● **REQUIRED WORK**
Check every line of the entries below for the word "Grand", then give only the number of lines that have it.

● **DATA FOR THIS EXERCISE**
___

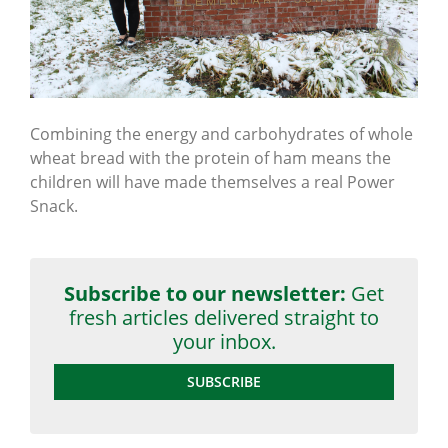
Combining the energy and carbohydrates of whole
wheat bread with the protein of ham means the
children will have made themselves a real Power
Snack.
Subscribe to our newsletter:
Get
fresh articles delivered straight to
your inbox.
SUBSCRIBE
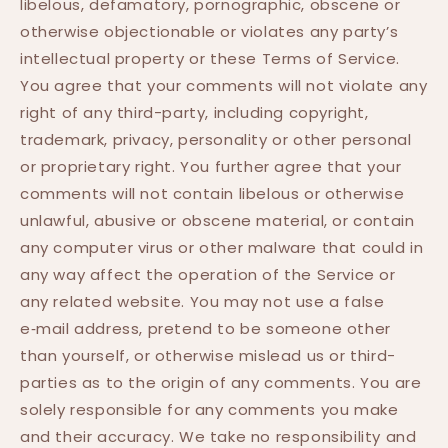
libelous, defamatory, pornographic, obscene or
otherwise objectionable or violates any party’s
intellectual property or these Terms of Service.
You agree that your comments will not violate any
right of any third-party, including copyright,
trademark, privacy, personality or other personal
or proprietary right. You further agree that your
comments will not contain libelous or otherwise
unlawful, abusive or obscene material, or contain
any computer virus or other malware that could in
any way affect the operation of the Service or
any related website. You may not use a false
e‑mail address, pretend to be someone other
than yourself, or otherwise mislead us or third-
parties as to the origin of any comments. You are
solely responsible for any comments you make
and their accuracy. We take no responsibility and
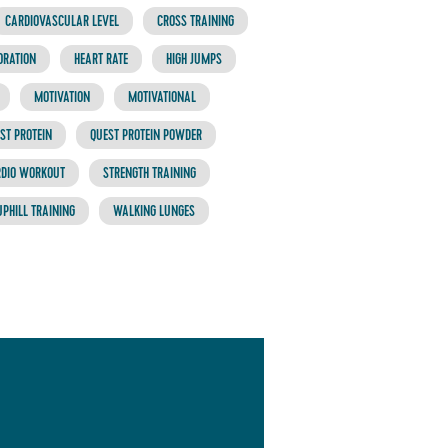
CARDIOVASCULAR LEVEL
CROSS TRAINING
ORATION
HEART RATE
HIGH JUMPS
MOTIVATION
MOTIVATIONAL
ST PROTEIN
QUEST PROTEIN POWDER
RDIO WORKOUT
STRENGTH TRAINING
UPHILL TRAINING
WALKING LUNGES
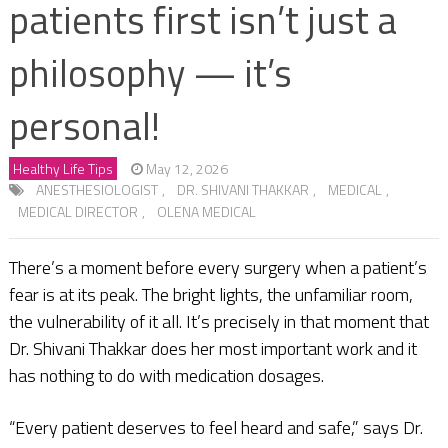
patients first isn’t just a
philosophy — it’s
personal!
Healthy Life Tips
May 12, 2026
ANESTHESIOLOGIST
,
DR. SHIVANI THAKKAR
,
MEDICAL
,
MEDICAL DIRECTOR
,
OLENA MEDICAL
There’s a moment before every surgery when a patient’s
fear is at its peak. The bright lights, the unfamiliar room,
the vulnerability of it all. It’s precisely in that moment that
Dr. Shivani Thakkar does her most important work and it
has nothing to do with medication dosages.
“Every patient deserves to feel heard and safe,” says Dr.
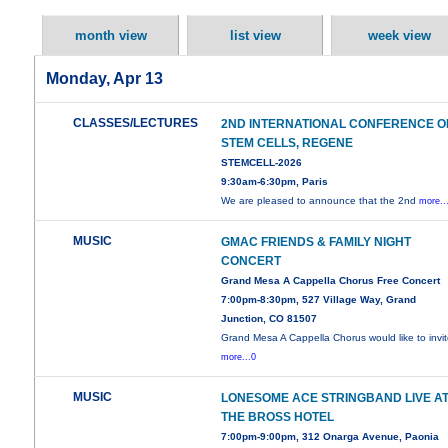
month view
list view
week view
Monday, Apr 13
CLASSES/LECTURES
2ND INTERNATIONAL CONFERENCE O
STEM CELLS, REGENE
STEMCELL-2026
9:30am-6:30pm, Paris
We are pleased to announce that the 2nd
more..
MUSIC
GMAC FRIENDS & FAMILY NIGHT
CONCERT
Grand Mesa A Cappella Chorus Free Concert
7:00pm-8:30pm, 527 Village Way, Grand
Junction, CO 81507
Grand Mesa A Cappella Chorus would like to invi
more...0
MUSIC
LONESOME ACE STRINGBAND LIVE A
THE BROSS HOTEL
7:00pm-9:00pm, 312 Onarga Avenue, Paonia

___

● **EXERCISE RESPONSE**
3